Segment Open

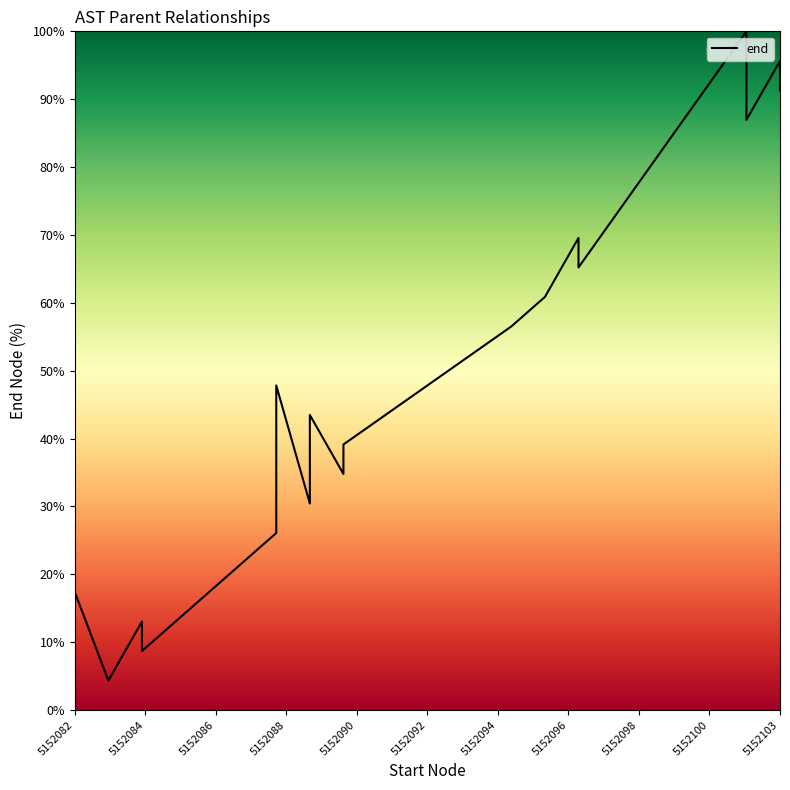

True or false: the data has more than 2 interior local peaks.

True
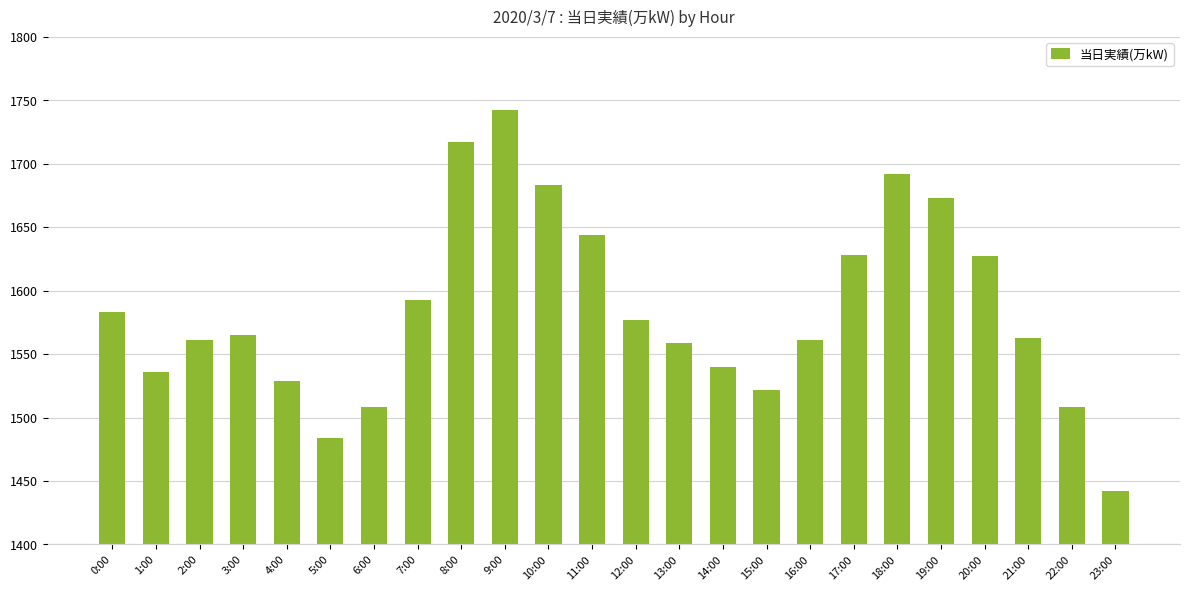

What is the average value?

1585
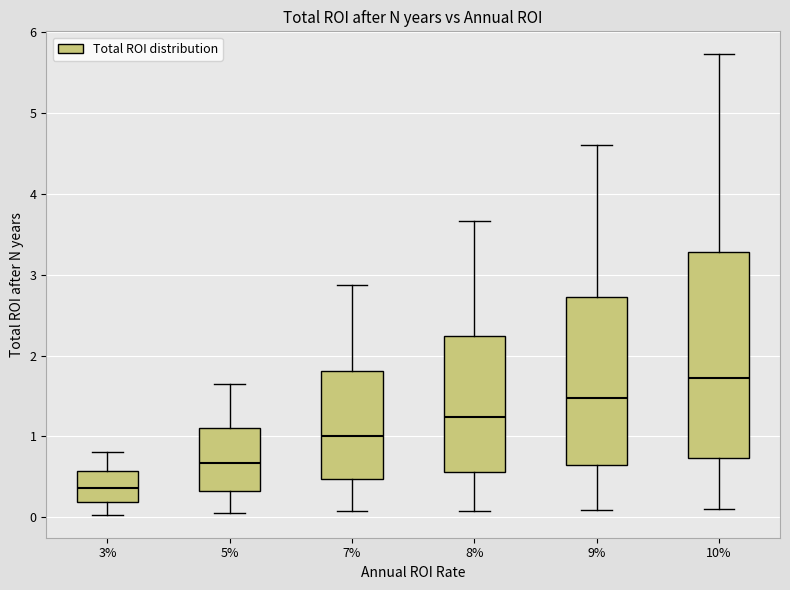

Reading left to right, read every box against the y-axis: the position of its median line, the range the box covers, and the ends of its whiskers. The values are not printed on the chart, so give them approximately, as read against the axis.

3%: median 0.4, box 0.2 to 0.6, whiskers 0.0 to 0.8
5%: median 0.7, box 0.3 to 1.1, whiskers 0.1 to 1.7
7%: median 1.0, box 0.5 to 1.8, whiskers 0.1 to 2.9
8%: median 1.2, box 0.6 to 2.2, whiskers 0.1 to 3.7
9%: median 1.5, box 0.6 to 2.7, whiskers 0.1 to 4.6
10%: median 1.7, box 0.7 to 3.3, whiskers 0.1 to 5.7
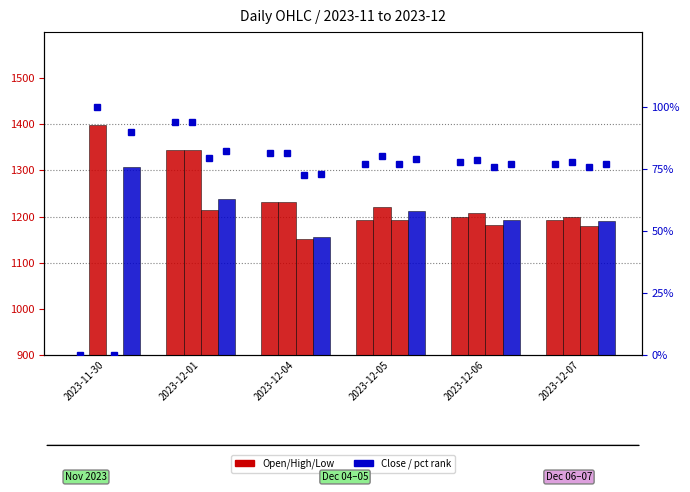

How many bars are there in total?

24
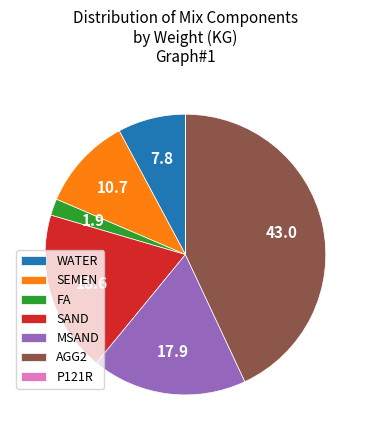

Which category has the biggest portion of the pie?

AGG2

Segment Closed

## Task goal
Copy the listing above, replacing "average value" with "mean value" and keeping every other word unchanged. Leave out the pictures.

## Output of the task
True or false: the data has more than 2 interior local peaks.

True

What is the mean value?

1585

Reading left to right, read every box against the y-axis: the position of its median line, the range the box covers, and the ends of its whiskers. The values are not printed on the chart, so give them approximately, as read against the axis.

3%: median 0.4, box 0.2 to 0.6, whiskers 0.0 to 0.8
5%: median 0.7, box 0.3 to 1.1, whiskers 0.1 to 1.7
7%: median 1.0, box 0.5 to 1.8, whiskers 0.1 to 2.9
8%: median 1.2, box 0.6 to 2.2, whiskers 0.1 to 3.7
9%: median 1.5, box 0.6 to 2.7, whiskers 0.1 to 4.6
10%: median 1.7, box 0.7 to 3.3, whiskers 0.1 to 5.7

How many bars are there in total?

24

Which category has the biggest portion of the pie?

AGG2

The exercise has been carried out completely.